● Task prompt
Give every line of the records below as a numbered list, leaving out blank lines.

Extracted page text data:
####

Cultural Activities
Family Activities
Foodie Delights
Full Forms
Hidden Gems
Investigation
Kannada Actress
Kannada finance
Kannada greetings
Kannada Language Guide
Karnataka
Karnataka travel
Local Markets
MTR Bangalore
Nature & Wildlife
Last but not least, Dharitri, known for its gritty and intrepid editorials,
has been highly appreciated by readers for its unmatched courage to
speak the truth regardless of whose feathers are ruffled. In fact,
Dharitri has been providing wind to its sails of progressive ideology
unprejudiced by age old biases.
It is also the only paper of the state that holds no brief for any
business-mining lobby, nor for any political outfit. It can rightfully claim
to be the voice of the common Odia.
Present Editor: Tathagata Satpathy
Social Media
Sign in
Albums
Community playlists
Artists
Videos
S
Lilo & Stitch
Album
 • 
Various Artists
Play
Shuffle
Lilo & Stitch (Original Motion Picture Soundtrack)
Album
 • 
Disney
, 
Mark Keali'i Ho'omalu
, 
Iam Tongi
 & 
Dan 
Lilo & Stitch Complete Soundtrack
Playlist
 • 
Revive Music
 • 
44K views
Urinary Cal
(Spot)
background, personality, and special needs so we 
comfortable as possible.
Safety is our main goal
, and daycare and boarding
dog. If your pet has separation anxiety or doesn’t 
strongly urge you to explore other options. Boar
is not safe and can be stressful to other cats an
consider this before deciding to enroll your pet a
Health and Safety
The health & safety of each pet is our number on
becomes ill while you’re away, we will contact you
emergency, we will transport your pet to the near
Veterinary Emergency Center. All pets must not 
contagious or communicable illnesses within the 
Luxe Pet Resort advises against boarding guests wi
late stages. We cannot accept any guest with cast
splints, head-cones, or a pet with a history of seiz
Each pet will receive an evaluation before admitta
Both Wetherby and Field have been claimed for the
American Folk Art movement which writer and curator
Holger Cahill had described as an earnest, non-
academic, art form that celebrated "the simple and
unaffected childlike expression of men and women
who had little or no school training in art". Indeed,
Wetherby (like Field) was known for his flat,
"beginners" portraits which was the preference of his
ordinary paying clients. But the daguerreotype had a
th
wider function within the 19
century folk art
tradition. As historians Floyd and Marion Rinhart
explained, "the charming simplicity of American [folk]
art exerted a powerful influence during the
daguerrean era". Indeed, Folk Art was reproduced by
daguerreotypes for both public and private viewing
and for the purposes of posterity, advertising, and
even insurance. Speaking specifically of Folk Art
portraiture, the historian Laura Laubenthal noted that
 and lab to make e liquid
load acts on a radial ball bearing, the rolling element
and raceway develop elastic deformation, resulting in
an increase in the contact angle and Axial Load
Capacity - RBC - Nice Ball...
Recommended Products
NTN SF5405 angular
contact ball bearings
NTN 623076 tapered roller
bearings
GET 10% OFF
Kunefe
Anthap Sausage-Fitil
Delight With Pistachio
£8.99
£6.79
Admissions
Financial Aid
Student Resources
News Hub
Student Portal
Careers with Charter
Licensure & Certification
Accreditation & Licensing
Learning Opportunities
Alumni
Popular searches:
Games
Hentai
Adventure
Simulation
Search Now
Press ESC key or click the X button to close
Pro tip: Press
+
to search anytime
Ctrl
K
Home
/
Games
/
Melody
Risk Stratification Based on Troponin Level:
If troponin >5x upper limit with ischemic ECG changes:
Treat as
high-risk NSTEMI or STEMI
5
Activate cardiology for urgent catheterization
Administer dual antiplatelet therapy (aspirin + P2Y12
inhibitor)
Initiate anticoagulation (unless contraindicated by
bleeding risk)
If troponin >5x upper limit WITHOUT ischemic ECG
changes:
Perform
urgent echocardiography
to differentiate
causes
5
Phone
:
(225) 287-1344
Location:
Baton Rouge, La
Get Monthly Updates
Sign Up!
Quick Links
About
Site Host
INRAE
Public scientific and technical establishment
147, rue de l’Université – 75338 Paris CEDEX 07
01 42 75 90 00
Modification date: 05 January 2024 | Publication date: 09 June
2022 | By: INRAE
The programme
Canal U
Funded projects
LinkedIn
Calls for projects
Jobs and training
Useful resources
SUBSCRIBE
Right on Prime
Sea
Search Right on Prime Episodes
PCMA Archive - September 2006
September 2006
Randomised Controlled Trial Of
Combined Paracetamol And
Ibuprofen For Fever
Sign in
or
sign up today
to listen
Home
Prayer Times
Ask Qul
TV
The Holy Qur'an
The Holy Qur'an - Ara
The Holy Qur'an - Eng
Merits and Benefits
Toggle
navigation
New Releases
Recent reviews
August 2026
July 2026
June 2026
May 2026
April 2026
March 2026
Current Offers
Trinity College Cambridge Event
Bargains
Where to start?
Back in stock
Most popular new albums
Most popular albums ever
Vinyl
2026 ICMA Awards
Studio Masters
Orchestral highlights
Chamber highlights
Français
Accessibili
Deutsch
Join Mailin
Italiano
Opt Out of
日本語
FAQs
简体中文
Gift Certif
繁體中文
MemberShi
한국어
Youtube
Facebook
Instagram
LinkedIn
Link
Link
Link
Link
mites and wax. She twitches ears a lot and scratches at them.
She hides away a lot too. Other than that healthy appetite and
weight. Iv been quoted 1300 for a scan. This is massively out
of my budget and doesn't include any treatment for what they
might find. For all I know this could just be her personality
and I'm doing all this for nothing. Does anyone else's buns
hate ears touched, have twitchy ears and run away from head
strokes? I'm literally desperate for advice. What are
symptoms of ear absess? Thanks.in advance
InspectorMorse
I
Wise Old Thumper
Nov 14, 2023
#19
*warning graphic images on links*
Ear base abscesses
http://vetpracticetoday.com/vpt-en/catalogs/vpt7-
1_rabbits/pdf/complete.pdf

####

● Problem solution
1. Cultural Activities
2. Family Activities
3. Foodie Delights
4. Full Forms
5. Hidden Gems
6. Investigation
7. Kannada Actress
8. Kannada finance
9. Kannada greetings
10. Kannada Language Guide
11. Karnataka
12. Karnataka travel
13. Local Markets
14. MTR Bangalore
15. Nature & Wildlife
16. Last but not least, Dharitri, known for its gritty and intrepid editorials,
17. has been highly appreciated by readers for its unmatched courage to
18. speak the truth regardless of whose feathers are ruffled. In fact,
19. Dharitri has been providing wind to its sails of progressive ideology
20. unprejudiced by age old biases.
21. It is also the only paper of the state that holds no brief for any
22. business-mining lobby, nor for any political outfit. It can rightfully claim
23. to be the voice of the common Odia.
24. Present Editor: Tathagata Satpathy
25. Social Media
26. Sign in
27. Albums
28. Community playlists
29. Artists
30. Videos
31. S
32. Lilo & Stitch
33. Album
34.  • 
35. Various Artists
36. Play
37. Shuffle
38. Lilo & Stitch (Original Motion Picture Soundtrack)
39. Album
40.  • 
41. Disney
42. , 
43. Mark Keali'i Ho'omalu
44. , 
45. Iam Tongi
46.  & 
47. Dan 
48. Lilo & Stitch Complete Soundtrack
49. Playlist
50.  • 
51. Revive Music
52.  • 
53. 44K views
54. Urinary Cal
55. (Spot)
56. background, personality, and special needs so we 
57. comfortable as possible.
58. Safety is our main goal
59. , and daycare and boarding
60. dog. If your pet has separation anxiety or doesn’t 
61. strongly urge you to explore other options. Boar
62. is not safe and can be stressful to other cats an
63. consider this before deciding to enroll your pet a
64. Health and Safety
65. The health & safety of each pet is our number on
66. becomes ill while you’re away, we will contact you
67. emergency, we will transport your pet to the near
68. Veterinary Emergency Center. All pets must not 
69. contagious or communicable illnesses within the 
70. Luxe Pet Resort advises against boarding guests wi
71. late stages. We cannot accept any guest with cast
72. splints, head-cones, or a pet with a history of seiz
73. Each pet will receive an evaluation before admitta
74. Both Wetherby and Field have been claimed for the
75. American Folk Art movement which writer and curator
76. Holger Cahill had described as an earnest, non-
77. academic, art form that celebrated "the simple and
78. unaffected childlike expression of men and women
79. who had little or no school training in art". Indeed,
80. Wetherby (like Field) was known for his flat,
81. "beginners" portraits which was the preference of his
82. ordinary paying clients. But the daguerreotype had a
83. th
84. wider function within the 19
85. century folk art
86. tradition. As historians Floyd and Marion Rinhart
87. explained, "the charming simplicity of American [folk]
88. art exerted a powerful influence during the
89. daguerrean era". Indeed, Folk Art was reproduced by
90. daguerreotypes for both public and private viewing
91. and for the purposes of posterity, advertising, and
92. even insurance. Speaking specifically of Folk Art
93. portraiture, the historian Laura Laubenthal noted that
94.  and lab to make e liquid
95. load acts on a radial ball bearing, the rolling element
96. and raceway develop elastic deformation, resulting in
97. an increase in the contact angle and Axial Load
98. Capacity - RBC - Nice Ball...
99. Recommended Products
100. NTN SF5405 angular
101. contact ball bearings
102. NTN 623076 tapered roller
103. bearings
104. GET 10% OFF
105. Kunefe
106. Anthap Sausage-Fitil
107. Delight With Pistachio
108. £8.99
109. £6.79
110. Admissions
111. Financial Aid
112. Student Resources
113. News Hub
114. Student Portal
115. Careers with Charter
116. Licensure & Certification
117. Accreditation & Licensing
118. Learning Opportunities
119. Alumni
120. Popular searches:
121. Games
122. Hentai
123. Adventure
124. Simulation
125. Search Now
126. Press ESC key or click the X button to close
127. Pro tip: Press
128. +
129. to search anytime
130. Ctrl
131. K
132. Home
133. /
134. Games
135. /
136. Melody
137. Risk Stratification Based on Troponin Level:
138. If troponin >5x upper limit with ischemic ECG changes:
139. Treat as
140. high-risk NSTEMI or STEMI
141. 5
142. Activate cardiology for urgent catheterization
143. Administer dual antiplatelet therapy (aspirin + P2Y12
144. inhibitor)
145. Initiate anticoagulation (unless contraindicated by
146. bleeding risk)
147. If troponin >5x upper limit WITHOUT ischemic ECG
148. changes:
149. Perform
150. urgent echocardiography
151. to differentiate
152. causes
153. 5
154. Phone
155. :
156. (225) 287-1344
157. Location:
158. Baton Rouge, La
159. Get Monthly Updates
160. Sign Up!
161. Quick Links
162. About
163. Site Host
164. INRAE
165. Public scientific and technical establishment
166. 147, rue de l’Université – 75338 Paris CEDEX 07
167. 01 42 75 90 00
168. Modification date: 05 January 2024 | Publication date: 09 June
169. 2022 | By: INRAE
170. The programme
171. Canal U
172. Funded projects
173. LinkedIn
174. Calls for projects
175. Jobs and training
176. Useful resources
177. SUBSCRIBE
178. Right on Prime
179. Sea
180. Search Right on Prime Episodes
181. PCMA Archive - September 2006
182. September 2006
183. Randomised Controlled Trial Of
184. Combined Paracetamol And
185. Ibuprofen For Fever
186. Sign in
187. or
188. sign up today
189. to listen
190. Home
191. Prayer Times
192. Ask Qul
193. TV
194. The Holy Qur'an
195. The Holy Qur'an - Ara
196. The Holy Qur'an - Eng
197. Merits and Benefits
198. Toggle
199. navigation
200. New Releases
201. Recent reviews
202. August 2026
203. July 2026
204. June 2026
205. May 2026
206. April 2026
207. March 2026
208. Current Offers
209. Trinity College Cambridge Event
210. Bargains
211. Where to start?
212. Back in stock
213. Most popular new albums
214. Most popular albums ever
215. Vinyl
216. 2026 ICMA Awards
217. Studio Masters
218. Orchestral highlights
219. Chamber highlights
220. Français
221. Accessibili
222. Deutsch
223. Join Mailin
224. Italiano
225. Opt Out of
226. 日本語
227. FAQs
228. 简体中文
229. Gift Certif
230. 繁體中文
231. MemberShi
232. 한국어
233. Youtube
234. Facebook
235. Instagram
236. LinkedIn
237. Link
238. Link
239. Link
240. Link
241. mites and wax. She twitches ears a lot and scratches at them.
242. She hides away a lot too. Other than that healthy appetite and
243. weight. Iv been quoted 1300 for a scan. This is massively out
244. of my budget and doesn't include any treatment for what they
245. might find. For all I know this could just be her personality
246. and I'm doing all this for nothing. Does anyone else's buns
247. hate ears touched, have twitchy ears and run away from head
248. strokes? I'm literally desperate for advice. What are
249. symptoms of ear absess? Thanks.in advance
250. InspectorMorse
251. I
252. Wise Old Thumper
253. Nov 14, 2023
254. #19
255. *warning graphic images on links*
256. Ear base abscesses
257. http://vetpracticetoday.com/vpt-en/catalogs/vpt7-
258. 1_rabbits/pdf/complete.pdf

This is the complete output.